(Itemized modification records)
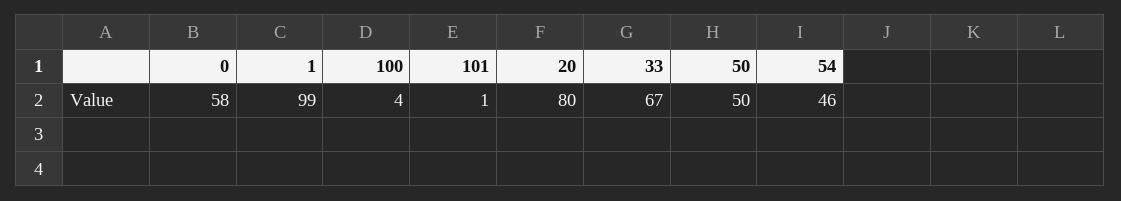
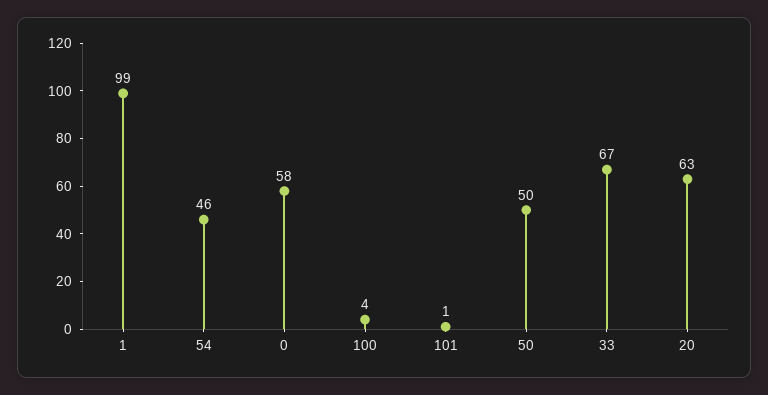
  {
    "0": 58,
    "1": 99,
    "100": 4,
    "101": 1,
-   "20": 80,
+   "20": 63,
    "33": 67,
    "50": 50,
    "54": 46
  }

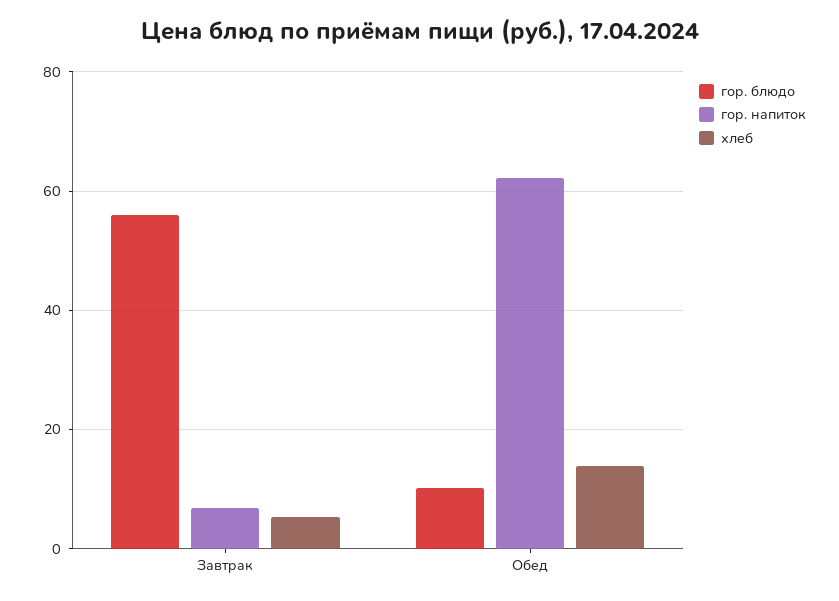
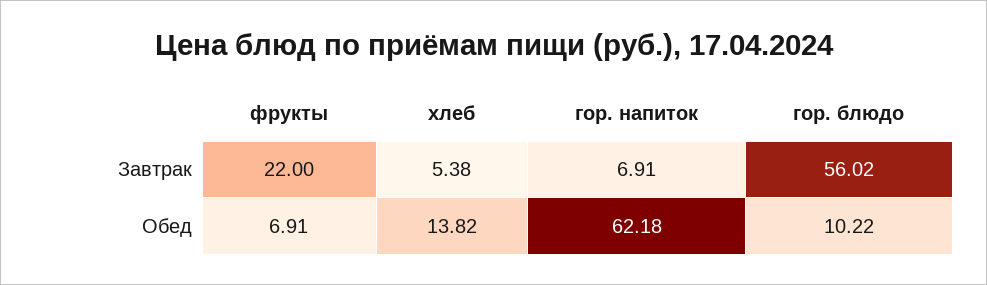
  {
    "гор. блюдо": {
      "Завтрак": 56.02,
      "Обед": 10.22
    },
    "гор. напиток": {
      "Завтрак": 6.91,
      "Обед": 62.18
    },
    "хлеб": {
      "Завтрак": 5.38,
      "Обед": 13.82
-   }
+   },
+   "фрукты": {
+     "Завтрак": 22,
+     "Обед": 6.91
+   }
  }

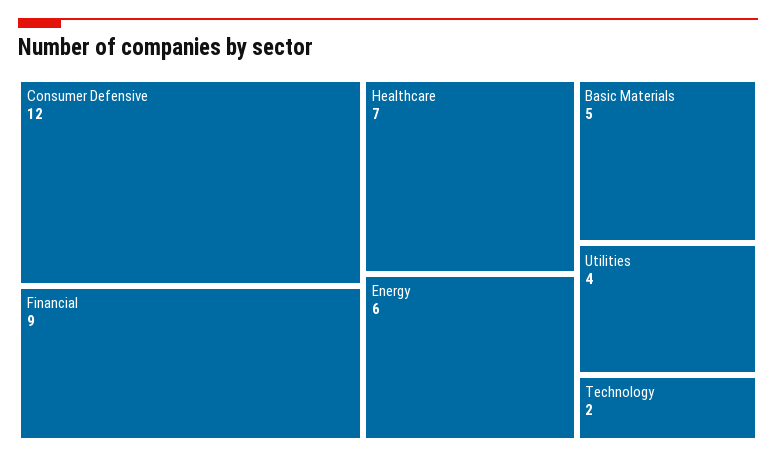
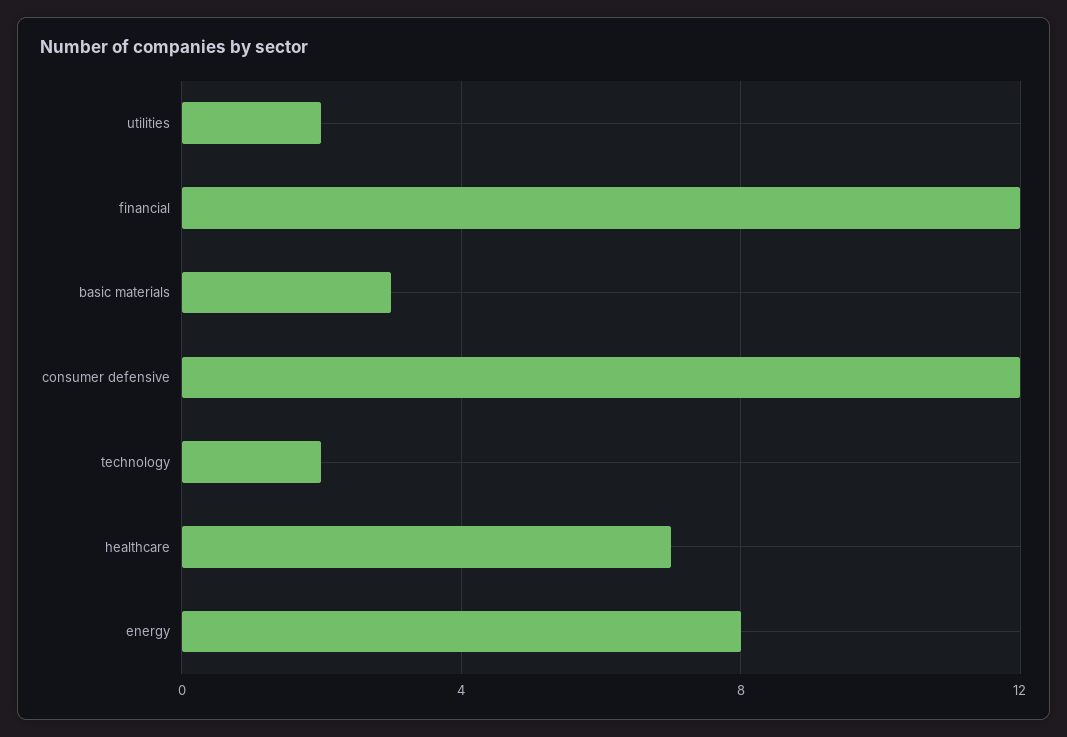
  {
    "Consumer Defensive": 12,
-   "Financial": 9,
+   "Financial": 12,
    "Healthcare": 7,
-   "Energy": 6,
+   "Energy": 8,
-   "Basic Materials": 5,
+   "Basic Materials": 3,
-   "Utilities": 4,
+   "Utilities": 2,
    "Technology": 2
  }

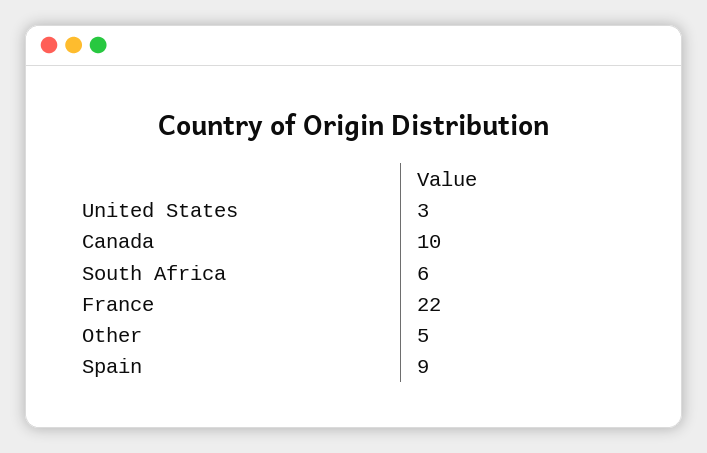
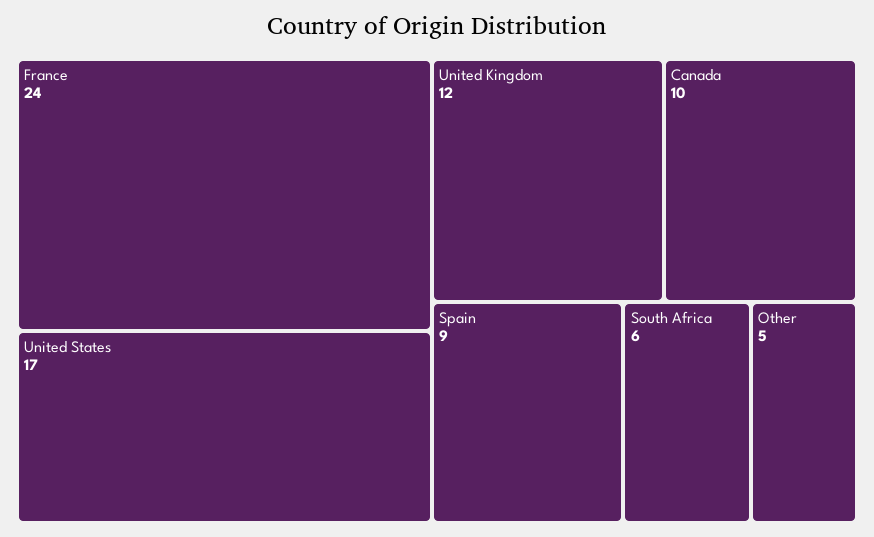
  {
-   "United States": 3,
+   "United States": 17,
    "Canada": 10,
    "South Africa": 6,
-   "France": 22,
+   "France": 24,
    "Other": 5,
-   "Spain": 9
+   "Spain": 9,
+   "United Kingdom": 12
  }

**WORK TASK:**
List every line from the entries above in which "Обед" appears.

**RESULT OF THIS TASK:**
      "Обед": 10.22
      "Обед": 62.18
      "Обед": 13.82
+     "Обед": 6.91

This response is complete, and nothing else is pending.